Niemowlęta płci żeńskiej mają, zdaniem badaczy, większą łatwość koncentrowania się na innych. Od pierwszych godzin życia okazują wyraźniejsze zainteresowanie porozumiewaniem się. Dziewczynki w wieku przedszkolnym bardziej niż chłopcy lubią mówić i słuchać, w swoich zabawach zagarniają dla siebie dużo mniej przestrzeni niż koledzy, żywo witają nowe dzieci w grupie, pamiętają imiona swoich rówieśników.

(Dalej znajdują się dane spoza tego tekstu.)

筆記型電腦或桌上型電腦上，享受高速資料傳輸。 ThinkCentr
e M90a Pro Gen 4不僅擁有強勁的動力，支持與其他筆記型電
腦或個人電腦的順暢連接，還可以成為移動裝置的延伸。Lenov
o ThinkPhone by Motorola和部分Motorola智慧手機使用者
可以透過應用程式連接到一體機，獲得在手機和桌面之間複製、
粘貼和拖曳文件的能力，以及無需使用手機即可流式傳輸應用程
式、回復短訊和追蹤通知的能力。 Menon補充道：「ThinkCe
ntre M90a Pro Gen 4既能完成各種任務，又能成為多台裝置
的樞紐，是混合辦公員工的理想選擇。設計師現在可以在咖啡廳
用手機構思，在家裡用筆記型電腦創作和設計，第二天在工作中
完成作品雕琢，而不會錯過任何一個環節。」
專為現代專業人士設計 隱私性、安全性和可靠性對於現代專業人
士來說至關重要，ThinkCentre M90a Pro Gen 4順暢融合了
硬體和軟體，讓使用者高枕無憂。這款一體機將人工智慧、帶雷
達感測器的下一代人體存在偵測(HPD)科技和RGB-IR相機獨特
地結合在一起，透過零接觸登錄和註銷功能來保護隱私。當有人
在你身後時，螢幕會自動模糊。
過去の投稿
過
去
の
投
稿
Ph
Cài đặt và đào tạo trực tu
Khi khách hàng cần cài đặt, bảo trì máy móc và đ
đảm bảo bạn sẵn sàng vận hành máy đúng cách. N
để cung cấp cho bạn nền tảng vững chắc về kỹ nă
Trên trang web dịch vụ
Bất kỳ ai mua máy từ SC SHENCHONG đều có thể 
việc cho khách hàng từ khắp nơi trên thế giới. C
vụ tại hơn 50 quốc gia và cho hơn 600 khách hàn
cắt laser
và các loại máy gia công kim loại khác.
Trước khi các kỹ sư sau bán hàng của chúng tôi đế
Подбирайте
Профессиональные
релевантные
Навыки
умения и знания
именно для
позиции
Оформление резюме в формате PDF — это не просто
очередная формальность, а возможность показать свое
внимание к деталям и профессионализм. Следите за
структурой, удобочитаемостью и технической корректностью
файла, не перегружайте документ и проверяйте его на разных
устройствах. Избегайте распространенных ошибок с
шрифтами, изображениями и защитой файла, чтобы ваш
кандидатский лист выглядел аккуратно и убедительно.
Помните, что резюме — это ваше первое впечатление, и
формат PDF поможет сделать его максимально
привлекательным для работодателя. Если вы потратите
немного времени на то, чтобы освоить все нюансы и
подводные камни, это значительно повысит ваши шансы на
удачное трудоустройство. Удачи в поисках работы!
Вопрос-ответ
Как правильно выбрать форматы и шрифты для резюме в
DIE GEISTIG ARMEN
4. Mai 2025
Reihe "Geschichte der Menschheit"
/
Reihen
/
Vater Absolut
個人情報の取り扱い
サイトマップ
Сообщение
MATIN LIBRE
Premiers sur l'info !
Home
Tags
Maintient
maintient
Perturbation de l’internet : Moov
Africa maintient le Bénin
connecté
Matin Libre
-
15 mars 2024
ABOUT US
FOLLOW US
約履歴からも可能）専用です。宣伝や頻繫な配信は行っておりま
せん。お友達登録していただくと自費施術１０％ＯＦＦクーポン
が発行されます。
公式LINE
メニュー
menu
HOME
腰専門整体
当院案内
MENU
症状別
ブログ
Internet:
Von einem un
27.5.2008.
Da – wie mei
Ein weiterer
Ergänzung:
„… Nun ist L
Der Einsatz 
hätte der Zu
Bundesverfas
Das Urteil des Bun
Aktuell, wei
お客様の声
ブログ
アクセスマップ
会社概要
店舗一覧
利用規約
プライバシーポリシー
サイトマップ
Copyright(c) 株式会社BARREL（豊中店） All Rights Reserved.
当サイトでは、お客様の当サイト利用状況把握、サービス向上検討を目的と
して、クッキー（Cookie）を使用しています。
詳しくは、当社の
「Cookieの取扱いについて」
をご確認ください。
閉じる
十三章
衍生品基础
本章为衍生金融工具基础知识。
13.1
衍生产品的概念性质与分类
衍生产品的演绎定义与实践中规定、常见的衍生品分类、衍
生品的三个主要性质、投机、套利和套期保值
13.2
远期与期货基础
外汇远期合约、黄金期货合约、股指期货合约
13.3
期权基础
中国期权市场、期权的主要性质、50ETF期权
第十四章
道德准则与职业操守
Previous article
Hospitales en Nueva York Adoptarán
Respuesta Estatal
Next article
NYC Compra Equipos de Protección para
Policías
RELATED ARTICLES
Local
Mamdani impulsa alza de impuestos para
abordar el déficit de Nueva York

Chłopcy już od pieluszek bywają mniej komunikatywni. Kiedy zaczynają chodzić, są ekspansywni i bardziej oddalają się od matki, ich mowa rozwija się później, są bardziej zainteresowani zabawami wymagającymi aktywności oraz konstruowaniem. Odnoszą się obojętnie do nowych dzieci, a pamiętają jedynie imiona swoich przyjaciół.
... czy kultura?
Wszystko pasuje jak ulał do stereotypu kobiety i mężczyzny w naszej kulturze. Jak jednak tłumaczyć wyjątki - agresywne, nastawione na aktywność dziewczynki oraz łagodnych chłopców? Można uznać, że są to "ofiary" błędów w rozwoju prenatalnym. Ale co w takim razie zrobić z opisami kultur innych niż nasze, w których kobiety bywały władczyniami, wojowniczkami czy kapłankami, sprawującymi z powodzeniem funkcje uważane przez nas za typowo męskie?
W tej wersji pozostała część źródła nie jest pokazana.